DEPUIS long-temps tu n'as point eu de mes nouvelles, ma chère Zoé; pouvais-je écrire? Nos jours se passaient à attendre l'heure de la poste. Nous savions que le régiment de mon frère devait donner un des premiers: nous agissions, nous parlions encore de choses indifférentes, mais machinalement; et toutes les fois que les yeux de ma mère et les miens se rencontraient, des larmes venaient y dévoiler l'unique et secrète pensée de nos cœurs. Enfin, hier, ma chère Zoé, nous avons reçu, de la main de mon frère, un court récit de la bataille de Ratisbonne, La victoire ne quitte jamais les drapeaux français; la guerre ne vient que de commencer, et l'ennemi a déjà essuyé une déroute. On parle de villages incendiés; que de familles sans asile! que d'enfans sans vêtement et sans pain! Mon imagination me transporte vers ces pays dévastés. Ce sont des terres étrangères : mais j'en suis bien sûre, dès que la victoire est remportée, les cœurs de nos guerriers gémissent sur tant d'infor

tunes particulières; et si la renommée pouvait publier les actions que la vertu ordonne de tenir secrètes, l'univers retentirait des traits de sensibilité des Français, comme il retentit de leurs triomphes. Mon frère nous a raconté qu'un des généraux sous les ordres duquel il a servi sortait toujours seul avec un de ses serviteurs, le lendemain d'une victoire; il parcourait les campagnes ravagées, et portait des secours aux infortunés que la bataille avait ruinés. Mon frère nous annonce que bientôt l'armée française sera dans Vienne; pourra-t-on refuser une glorieuse et solide paix à celui contre lequel on ne saurait faire la guerre ? Le sort a jusqu'ici préservé notre cher Charles de la moindre blessure; tu dois t'en réjouir avec sa sœur je t'entretiens de notre bonheur, car je sais toute la tendresse que tu as vouée à ta fidèle amie.

LETTRE XLVII.

:

Zoé à Elisa.

Écouen, ce 6 juin 1809.

J'ai regretté Valence depuis quelques jours, ma chère Elisa; mais ce n'était plus les regrets d'une enfant je m'affligeais d'être éloignée de toi dans des momens que l'inquiétude devait te rendre si longs. Je te savais, il est vrai, près de ta mère; mais, comme tu le dis, la crainte de l'affliger te faisait garder le silence, et avec moi tu aurais pu verser toutes tes larmes et redire vingt fois le sujet de tes craintes.

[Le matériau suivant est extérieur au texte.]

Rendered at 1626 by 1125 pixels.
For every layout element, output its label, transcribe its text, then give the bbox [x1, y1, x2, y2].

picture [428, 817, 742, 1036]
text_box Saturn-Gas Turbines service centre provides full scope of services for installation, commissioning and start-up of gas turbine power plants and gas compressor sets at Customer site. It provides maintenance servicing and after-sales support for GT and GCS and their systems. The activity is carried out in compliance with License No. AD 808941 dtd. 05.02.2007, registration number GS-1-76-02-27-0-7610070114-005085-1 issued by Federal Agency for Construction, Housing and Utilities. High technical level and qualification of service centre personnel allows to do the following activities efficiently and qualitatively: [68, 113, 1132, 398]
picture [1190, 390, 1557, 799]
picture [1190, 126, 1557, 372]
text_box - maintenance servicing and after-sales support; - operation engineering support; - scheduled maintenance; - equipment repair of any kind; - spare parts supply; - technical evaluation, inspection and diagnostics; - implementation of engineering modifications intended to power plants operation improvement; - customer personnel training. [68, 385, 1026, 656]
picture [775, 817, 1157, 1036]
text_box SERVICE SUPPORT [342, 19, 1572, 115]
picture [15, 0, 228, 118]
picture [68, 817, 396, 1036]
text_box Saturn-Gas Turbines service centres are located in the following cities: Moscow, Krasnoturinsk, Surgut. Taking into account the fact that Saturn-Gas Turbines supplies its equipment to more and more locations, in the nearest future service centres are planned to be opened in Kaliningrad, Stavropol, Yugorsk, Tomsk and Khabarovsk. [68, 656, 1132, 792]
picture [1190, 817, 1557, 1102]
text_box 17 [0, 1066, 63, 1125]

Enfin tu as eu des nouvelles de ton frère : la campagne a commencé par des succès; il espère que l'armée sera bientôt à Vienne : espérons aussi, et tandis que chaque Français contribue à nos victoires par sa bravoure, essayons de la fixer par nos prières.

Nous eûmes avant-hier une superbe cérémonie; la procession de la Fête-Dieu a eu lieu avec une pompe et une solennité dignes de l'établissement d'Ecouen. On avait fait construire un reposoir à l'extrémité de notre parterre. La procession était

ouverte par les filles de service habillées en uniforme; elles portaient la croix la bannière de la Vierge venait ensuite; l'honneur de la porter a été accordé aux élèves des sections bleues; les sections des nacarats et des blanches portaient le dais et les cordons du dais: cinquante petites élèves, avec des voiles de mousseline retenus sur leurs têtes par des couronnes de bleuets, venaient ensuite; elles tenaient des corbeilles remplies de fleurs, et marchaient devant le Saint-Sacrement. Le grand-chancelier et madame la surintendante suivaient le dais, ainsi que les dames dignitaires et celles des autres dames qui ne conduisaient pas les élèves. Le reste des sections qui n'étaient pas employées dans la marche de la procession formait deux files. Nous avons marché jusqu'au reposoir en chantant des cantiques; le temps était superbe, le soleil éclatant, et l'air était rempli de l'odeur des fleurs qu'on avait jetées sur notre passage; nous sommes ensuite revenues à la chapelle où nous avons chanté une messe en musique.

Adieu, ma chère Élisa, donne-moi les nouvelles que ton frère ne manquera pas de t'envoyer bientôt; je n'ai pas besoin, quelque occupée que tu sois de lui, de te recommander de songer à moi et à mes inquiétudes sur tout ce qui te touche.